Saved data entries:

>>

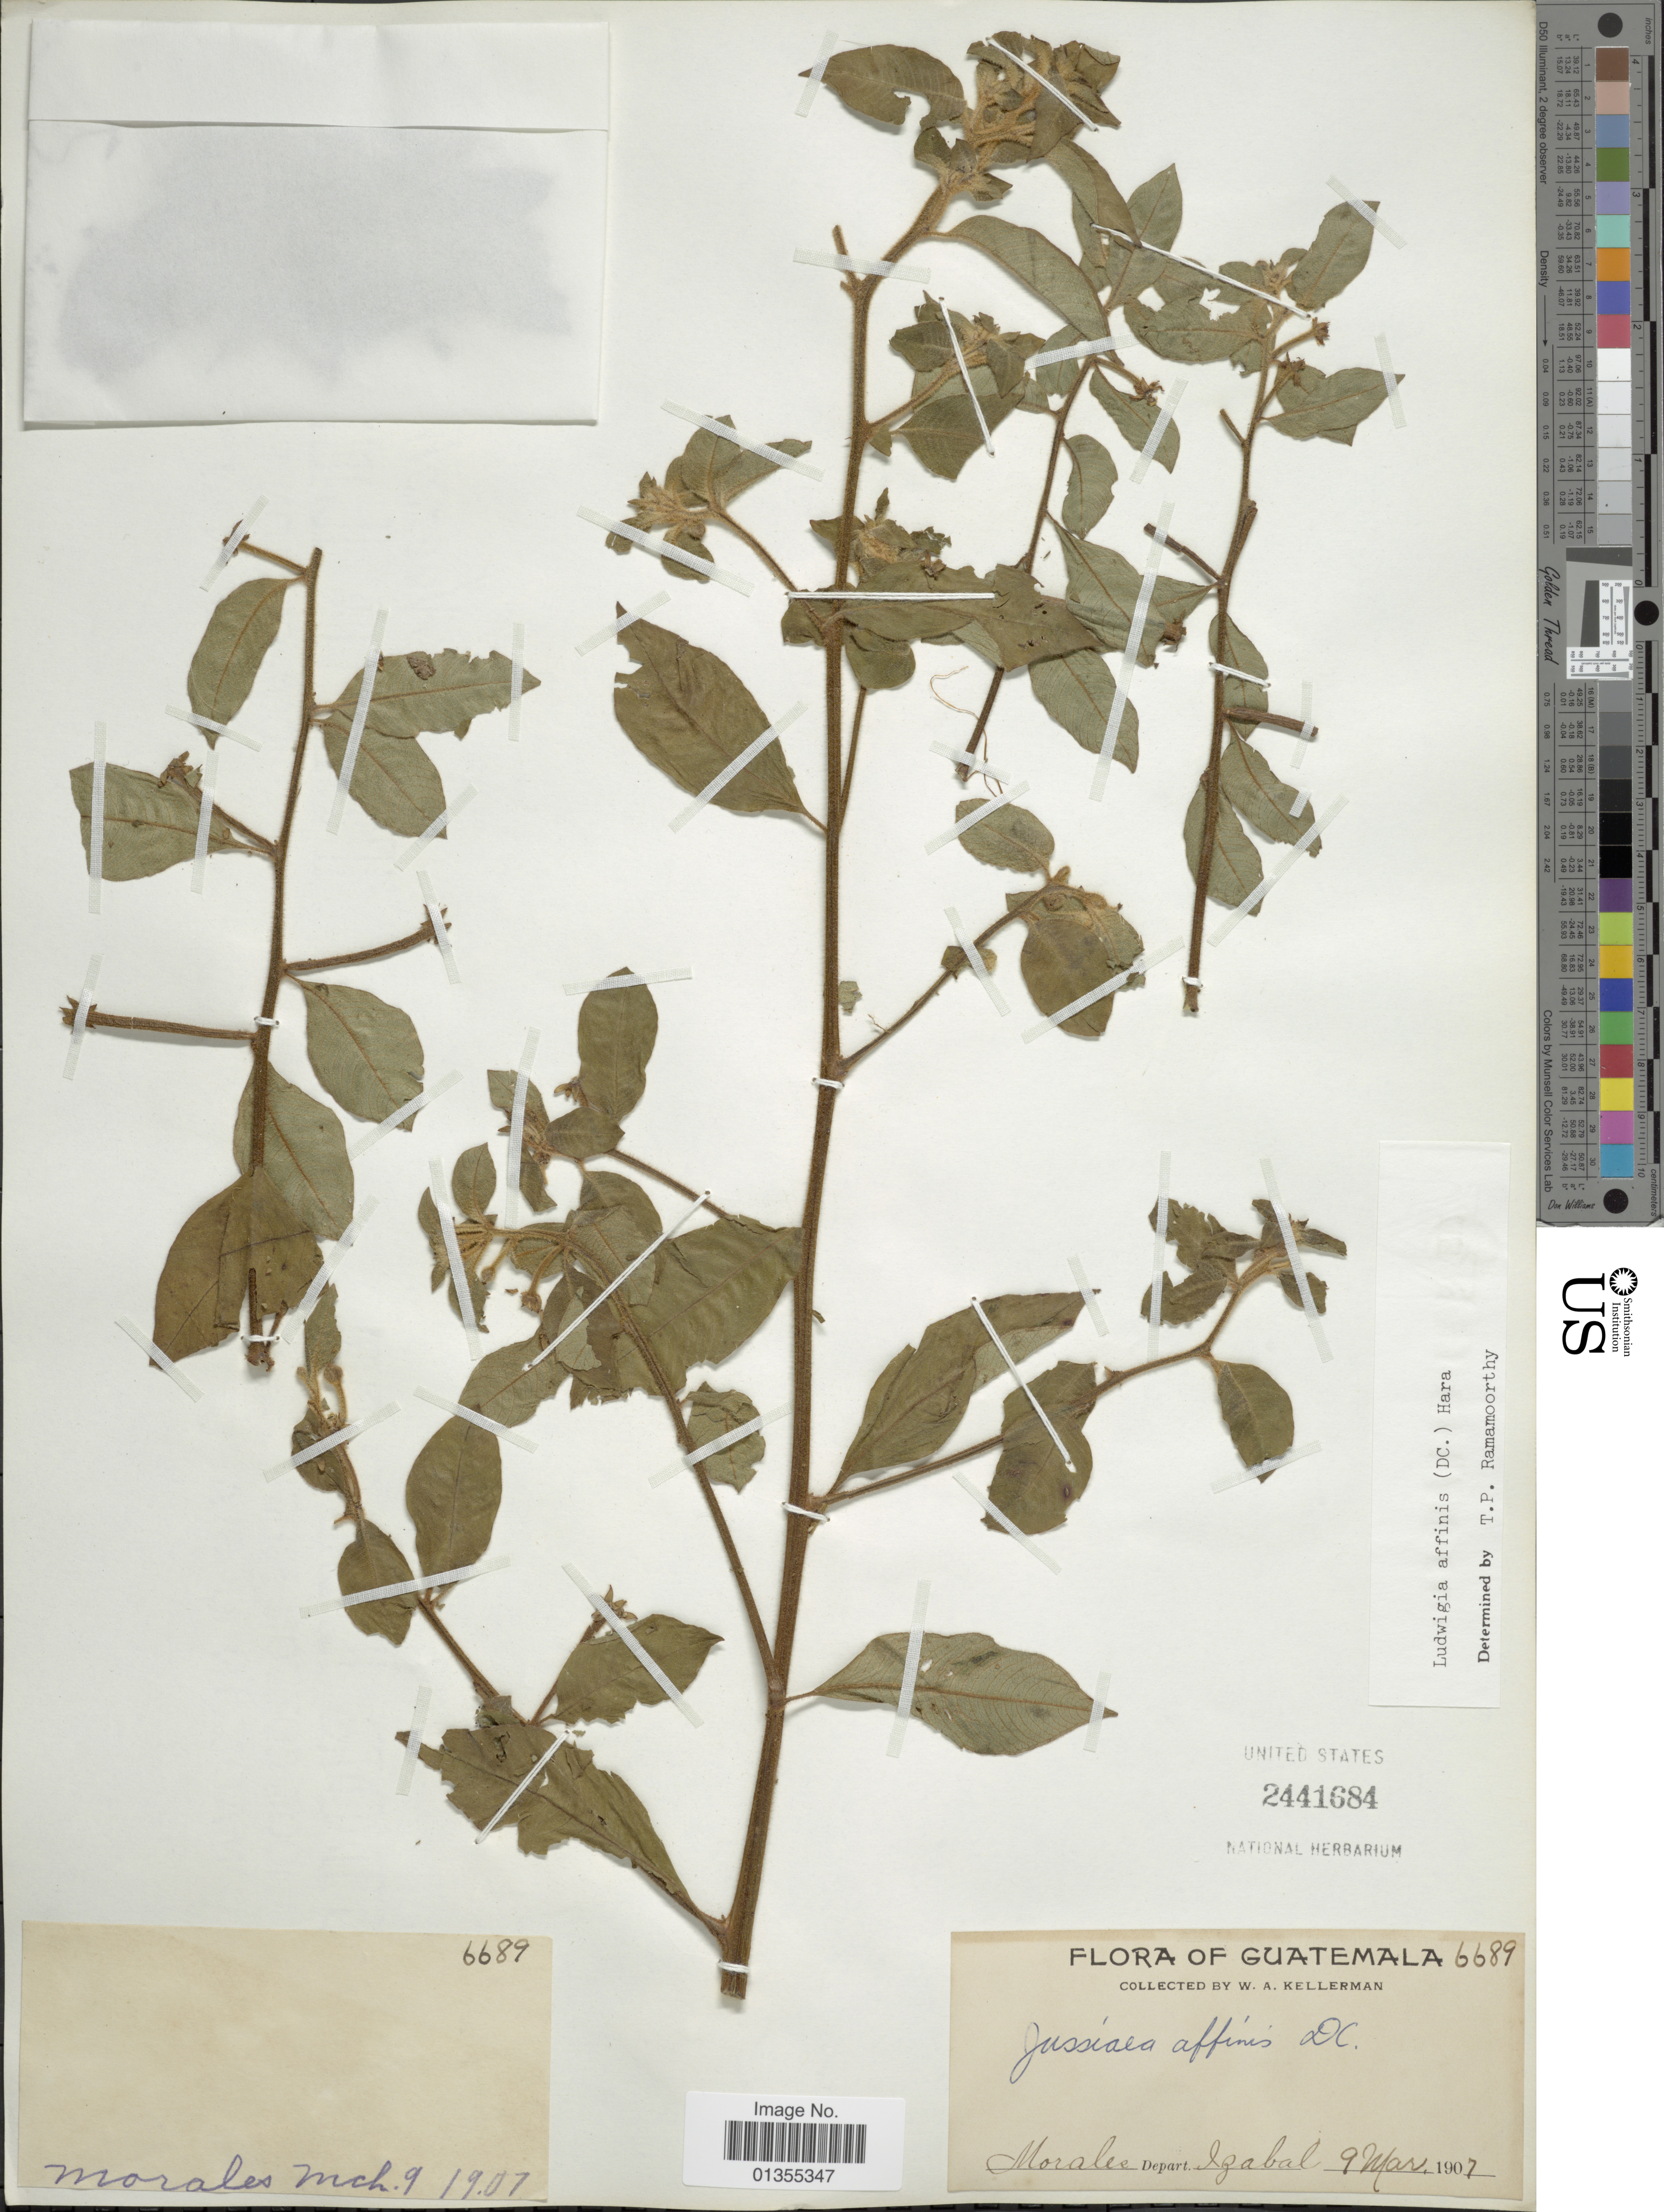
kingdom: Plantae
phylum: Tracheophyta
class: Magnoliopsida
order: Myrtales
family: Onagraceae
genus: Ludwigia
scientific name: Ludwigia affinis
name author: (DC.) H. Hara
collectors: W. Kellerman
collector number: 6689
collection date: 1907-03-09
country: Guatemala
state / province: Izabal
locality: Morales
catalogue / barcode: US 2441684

<<

◆ Stated problem
Format every line of the records above as a Markdown table with the columns "Row" and "Line", numbering the rows and skipping blank lines. Leave the pictures out of the answer.

◆ Output of the exercise
| Row | Line |
|---|---|
| 1 | kingdom: Plantae |
| 2 | phylum: Tracheophyta |
| 3 | class: Magnoliopsida |
| 4 | order: Myrtales |
| 5 | family: Onagraceae |
| 6 | genus: Ludwigia |
| 7 | scientific name: Ludwigia affinis |
| 8 | name author: (DC.) H. Hara |
| 9 | collectors: W. Kellerman |
| 10 | collector number: 6689 |
| 11 | collection date: 1907-03-09 |
| 12 | country: Guatemala |
| 13 | state / province: Izabal |
| 14 | locality: Morales |
| 15 | catalogue / barcode: US 2441684 |